-- BEGIN Data lines --

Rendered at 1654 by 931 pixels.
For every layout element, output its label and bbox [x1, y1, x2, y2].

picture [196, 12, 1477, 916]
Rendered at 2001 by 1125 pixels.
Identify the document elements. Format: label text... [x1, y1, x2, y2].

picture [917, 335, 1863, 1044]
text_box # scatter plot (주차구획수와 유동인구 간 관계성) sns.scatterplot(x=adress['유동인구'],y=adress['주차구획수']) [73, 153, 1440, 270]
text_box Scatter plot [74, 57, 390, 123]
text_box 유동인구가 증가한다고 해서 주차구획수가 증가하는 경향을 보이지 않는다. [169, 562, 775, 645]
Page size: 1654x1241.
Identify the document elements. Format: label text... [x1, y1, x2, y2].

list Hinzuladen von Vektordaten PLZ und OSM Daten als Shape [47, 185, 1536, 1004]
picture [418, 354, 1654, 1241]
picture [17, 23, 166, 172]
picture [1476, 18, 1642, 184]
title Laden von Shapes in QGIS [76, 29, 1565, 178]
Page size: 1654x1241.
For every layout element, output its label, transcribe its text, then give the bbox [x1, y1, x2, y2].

-- END Data lines --

How many lines in the rows above contain the string "bbox"? Case counts, and the reply should be only the number.

2